London has a seemingly inexhaustible supply of quirky venues. On 02 December a pair of Australian ensembles collaborated in a concert in Rotherhithe, in southeast London, on the banks of the River Thames. The performances took place at the Grand Entrance Hall, Brunel Museum — the former entrance shaft to the Thames Tunnel, designed by the engineer Isambard Kingdom Brunel. First used as a concert venue as early as 1827, the tunnel is today used by trains, and the striking soot-blackened walls of the underground entrance hall make it look like an abstract artwork. The huge thundersheet in the percussion setup only enhanced this impression that the concert took place in an art installation.

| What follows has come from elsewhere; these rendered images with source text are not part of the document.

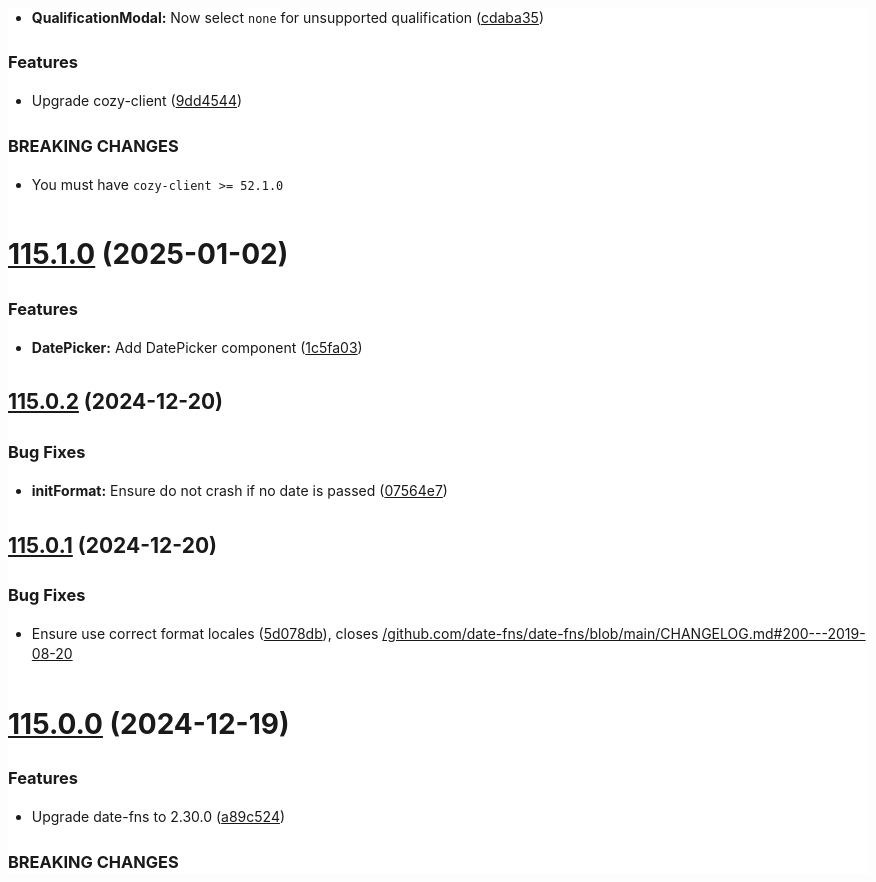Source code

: * **QualificationModal:** Now select `none` for unsupported qualification ([cdaba35](https://github.com/cozy/cozy-ui/commit/cdaba35))


### Features

* Upgrade cozy-client ([9dd4544](https://github.com/cozy/cozy-ui/commit/9dd4544))


### BREAKING CHANGES

* You must have `cozy-client >= 52.1.0`

# [115.1.0](https://github.com/cozy/cozy-ui/compare/v115.0.2...v115.1.0) (2025-01-02)


### Features

* **DatePicker:** Add DatePicker component ([1c5fa03](https://github.com/cozy/cozy-ui/commit/1c5fa03))

## [115.0.2](https://github.com/cozy/cozy-ui/compare/v115.0.1...v115.0.2) (2024-12-20)


### Bug Fixes

* **initFormat:** Ensure do not crash if no date is passed ([07564e7](https://github.com/cozy/cozy-ui/commit/07564e7))

## [115.0.1](https://github.com/cozy/cozy-ui/compare/v115.0.0...v115.0.1) (2024-12-20)


### Bug Fixes

* Ensure use correct format locales ([5d078db](https://github.com/cozy/cozy-ui/commit/5d078db)), closes [/github.com/date-fns/date-fns/blob/main/CHANGELOG.md#200---2019-08-20](https://github.com//github.com/date-fns/date-fns/blob/main/CHANGELOG.md/issues/200---2019-08-20)

# [115.0.0](https://github.com/cozy/cozy-ui/compare/v114.0.1...v115.0.0) (2024-12-19)


### Features

* Upgrade date-fns to 2.30.0 ([a89c524](https://github.com/cozy/cozy-ui/commit/a89c524))


### BREAKING CHANGES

Kaija Saariaho: Neiges, Lindsay Vickery & Ian Rawes (London Sound Survey): Bascule  for ensemble and field recording (European premiere), Tansy Davies: Feather and Groove, Pedro Alvarez: Intersperso-Ultradiano(European premiere); Julius Eastman: The Holy Presence of Joan d’Arc; Cat Hope:Never at Sea (World premiere); Decibel New Music Ensemble & Ruthless Jabiru at the Brunel Museum
Two exciting ensembles of Australian musicians unite under the Thames
The exotically-monikered Ruthless Jabiru are a chamber orchestra of Australian musicians who live and work in London, under the leadership of their artistic director—Kelly Lovelady. In this London concert, held in the unique ambience of Brunel’s first tunnel under the Thames at the Brunel Museum (02 December 2022), they were joined by the Australian Decibel New Music Ensemble, in the UK as part of a European tour, to create a large, and intriguingly bass-heavy, musical group performing music by Kaija Saariaho, Lindsay Vickery, Tansy Davies, Pedro Alvarez, Julius Eastman and Cat Hope.